Oil news and market movers: dust settles on OPEC report

  • Exxon had to halt its 188,000 barrels per day production at its facility in Gravenchon, France. The refinery had a fire on Monday, which forced the site to stop all its activities.
  • Iraq breached its output quota by producing over 200,000 barrels per day more than agreed in the OPEC agreement. 
  • OPEC will release on Tuesday its monthly Oil Outlook report. No timing is available on when the report will be released.
  • At 20:30 GMT, the US American Petroleum Institute (API) will release its weekly Crude Oil stock datafor the week of March 8. Previous number was a small build of 423,000 barrels. 
  • Russian Crude shipments are rebounding to the highest level in over a year, with the bulk of the orders going to Asia. 

Oil Technical Analysis: Iraq undercuts OPEC credibility

Oil prices might be facing a bit of headwind from the OPEC report, though nothing really new is on the takeaway. Crude already made its way back up above the 200-day Simple Moving Average (SMA) at $77.98 and breached the key level of $78 briefly. Should the OPEC report bear an upbeat surprise on the consumption of Oil or the adherence to the current supply cuts, Crude could rally towards $80 quite easily. 

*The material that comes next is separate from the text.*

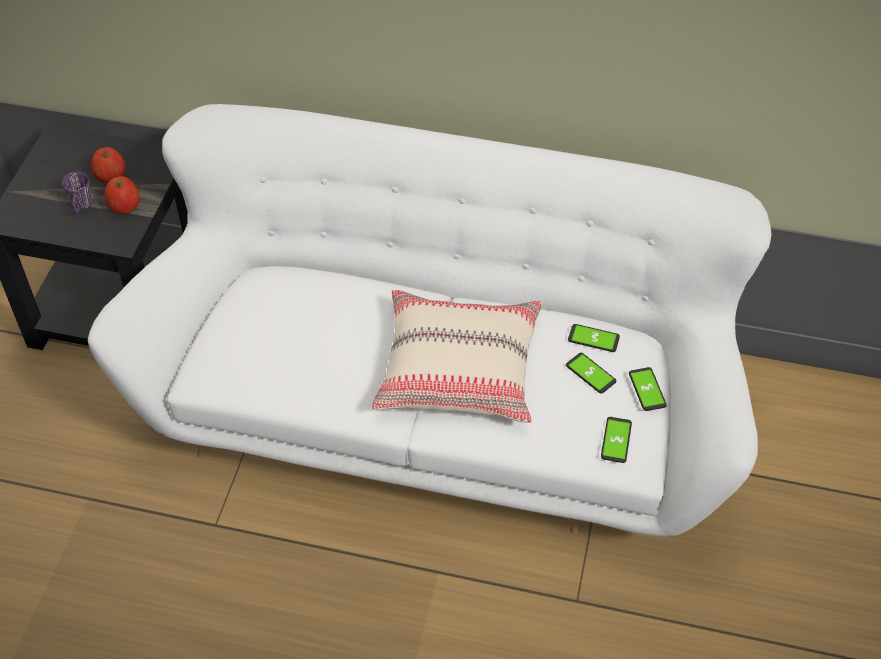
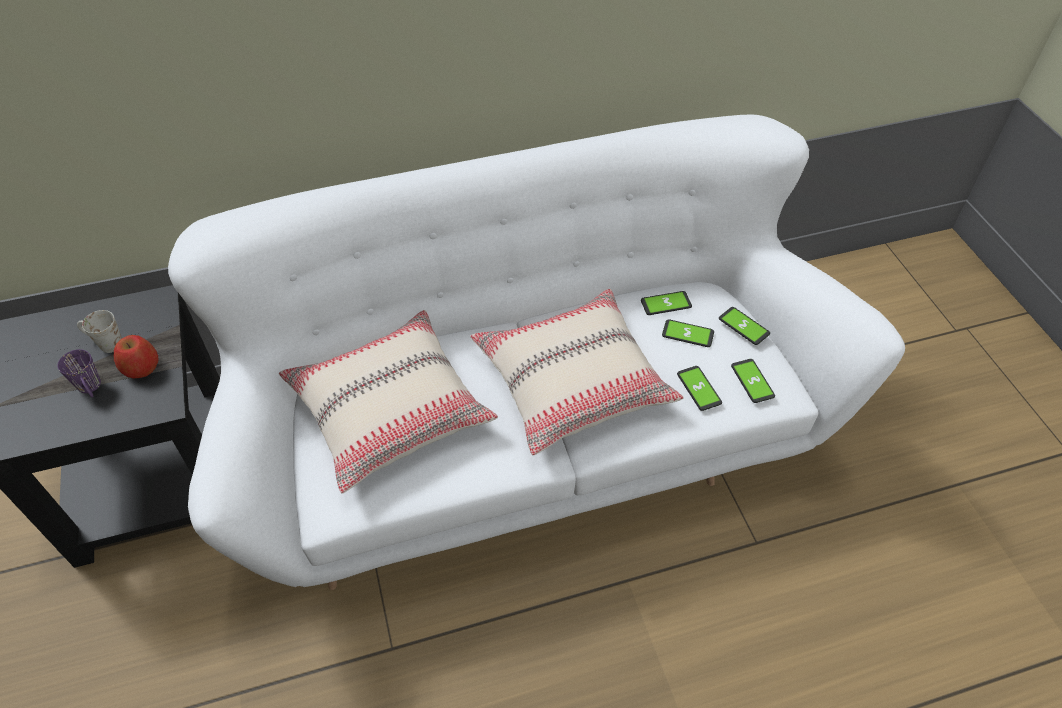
camera: 30 degrees left, 0 degrees up
apple [91,147,126,183] -> white mug [77,310,122,353]
none -> beige pillow [279,310,498,494]
none -> phone [677,366,722,411]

Oil bulls still clearly see more upside potential seeing the spreads on Oil futures in favour of bullish bets. The break above $80 though does not seem to be taking place that easily, and $86 is appearing as the next cap. Further up, $86.90 follows suit before targeting $89.64 and $93.98 as top levels. 

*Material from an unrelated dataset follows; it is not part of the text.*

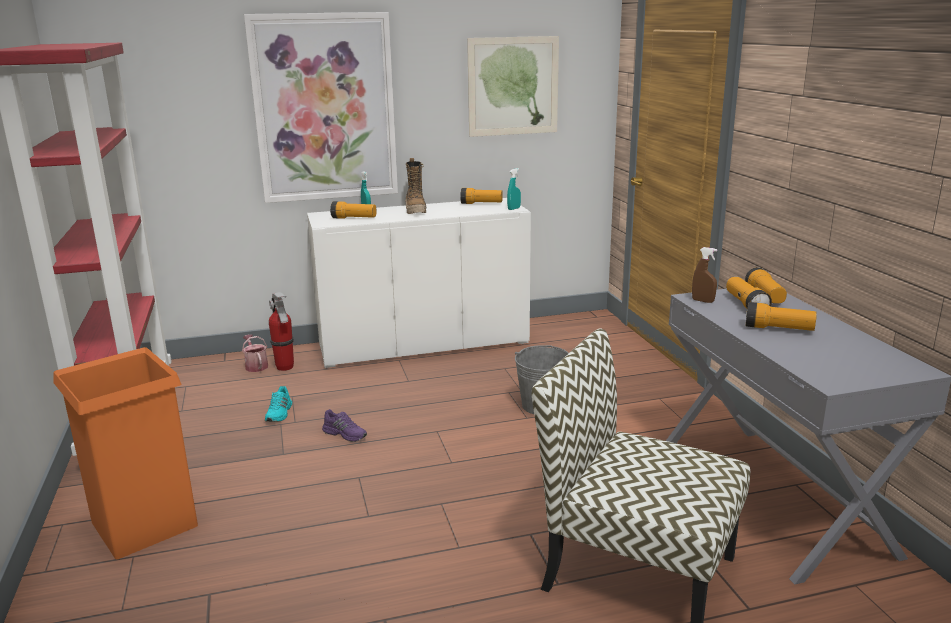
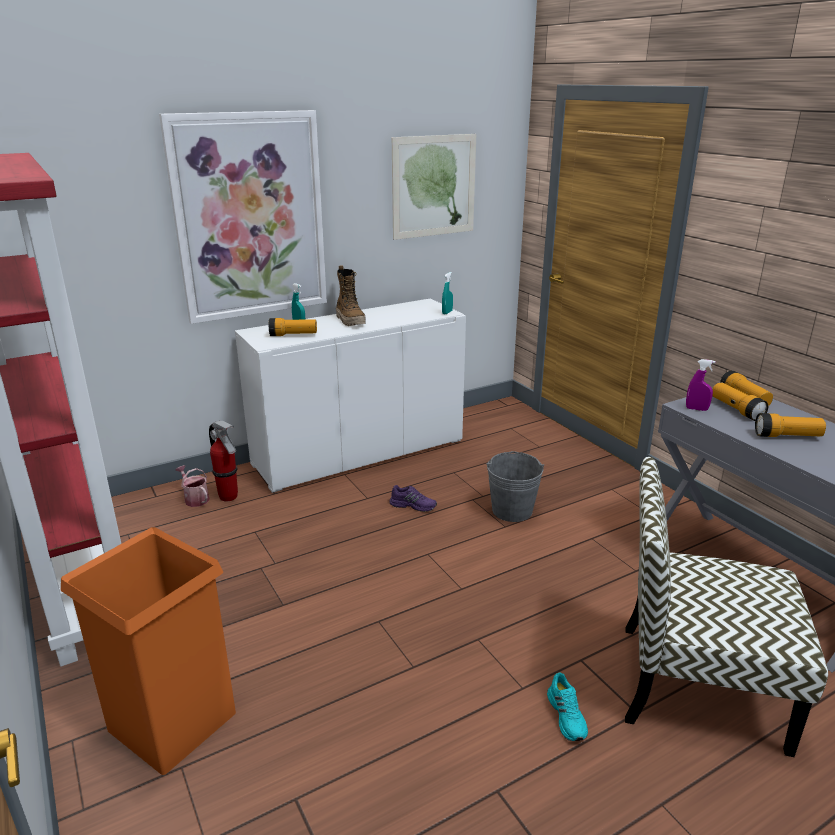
camera: 15 degrees left, 5 degrees up
turquoise shoe [265,386,292,422] -> turquoise shoe moved to [547,673,588,741]
purple shoe [322,409,367,442] -> purple shoe moved to [389,485,437,512]
flashlight [460,188,503,204] -> none
brown spray bottle [692,247,717,303] -> purple spray bottle [686,359,716,411]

On the downside, the 100-day and the 55-day Simple Moving Averages (SMA) are near $75.71 and $75.31, respectively. Add the pivotal level near $75.27, and it looks like the downside is very limited and well-equipped to resist the selling pressure. 

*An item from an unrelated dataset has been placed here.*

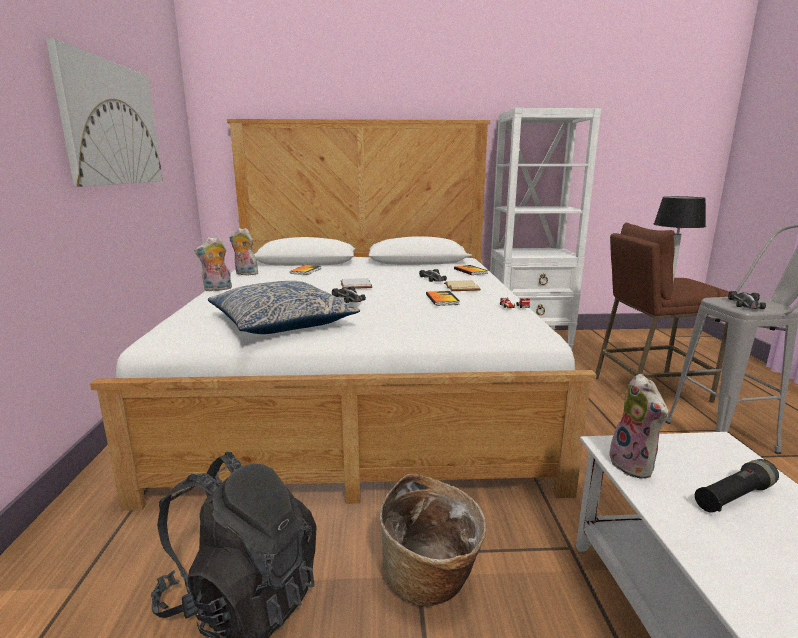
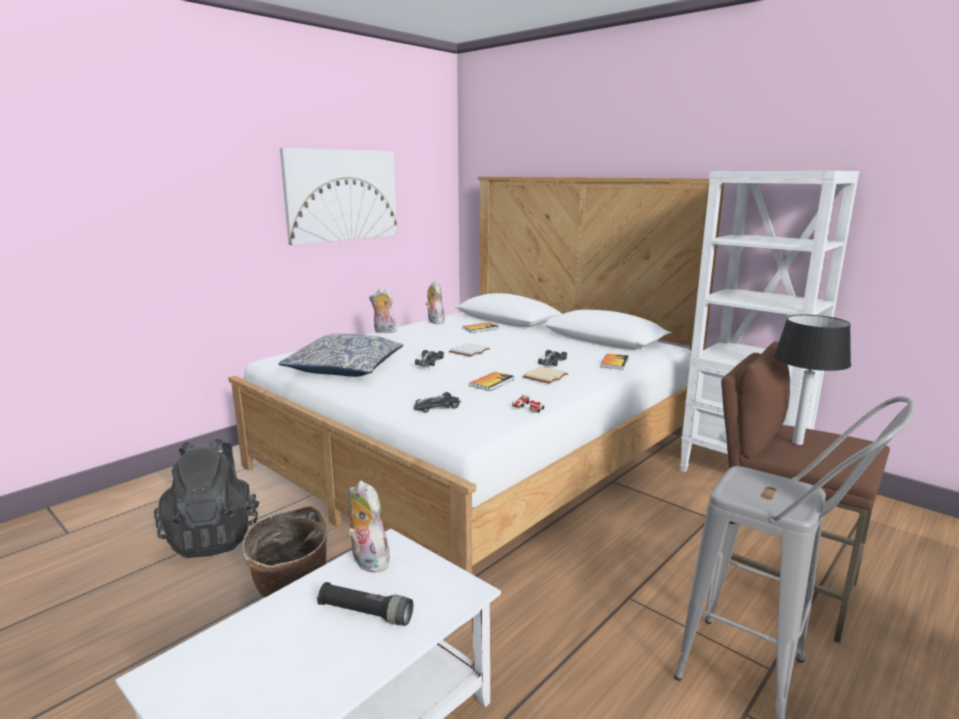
camera: 45 degrees right, 0 degrees up
plush toy [605,374,668,479] -> plush toy turned 105 degrees clockwise [347,481,390,573]
toy car [728,291,766,309] -> toy car moved to [414,392,461,413]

US WTI Crude Oil: Daily Chart

WTI Oil FAQs

WTI Oil is a type of Crude Oil sold on international markets. The WTI stands for West Texas Intermediate, one of three major types including Brent and Dubai Crude. WTI is also referred to as “light” and “sweet” because of its relatively low gravity and sulfur content respectively. It is considered a high quality Oil that is easily refined. It is sourced in the United States and distributed via the Cushing hub, which is considered “The Pipeline Crossroads of the World”. It is a benchmark for the Oil market and WTI price is frequently quoted in the media.

Like all assets, supply and demand are the key drivers of WTI Oil price. As such, global growth can be a driver of increased demand and vice versa for weak global growth. Political instability, wars, and sanctions can disrupt supply and impact prices. The decisions of OPEC, a group of major Oil-producing countries, is another key driver of price. The value of the US Dollar influences the price of WTI Crude Oil, since Oil is predominantly traded in US Dollars, thus a weaker US Dollar can make Oil more affordable and vice versa.

The weekly Oil inventory reports published by the American Petroleum Institute (API) and the Energy Information Agency (EIA) impact the price of WTI Oil. Changes in inventories reflect fluctuating supply and demand. If the data shows a drop in inventories it can indicate increased demand, pushing up Oil price. Higher inventories can reflect increased supply, pushing down prices. API’s report is published every Tuesday and EIA’s the day after. Their results are usually similar, falling within 1% of each other 75% of the time. The EIA data is considered more reliable, since it is a government agency.

OPEC (Organization of the Petroleum Exporting Countries) is a group of 13 Oil-producing nations who collectively decide production quotas for member countries at twice-yearly meetings. Their decisions often impact WTI Oil prices. When OPEC decides to lower quotas, it can tighten supply, pushing up Oil prices. When OPEC increases production, it has the opposite effect. OPEC+ refers to an expanded group that includes ten extra non-OPEC members, the most notable of which is Russia.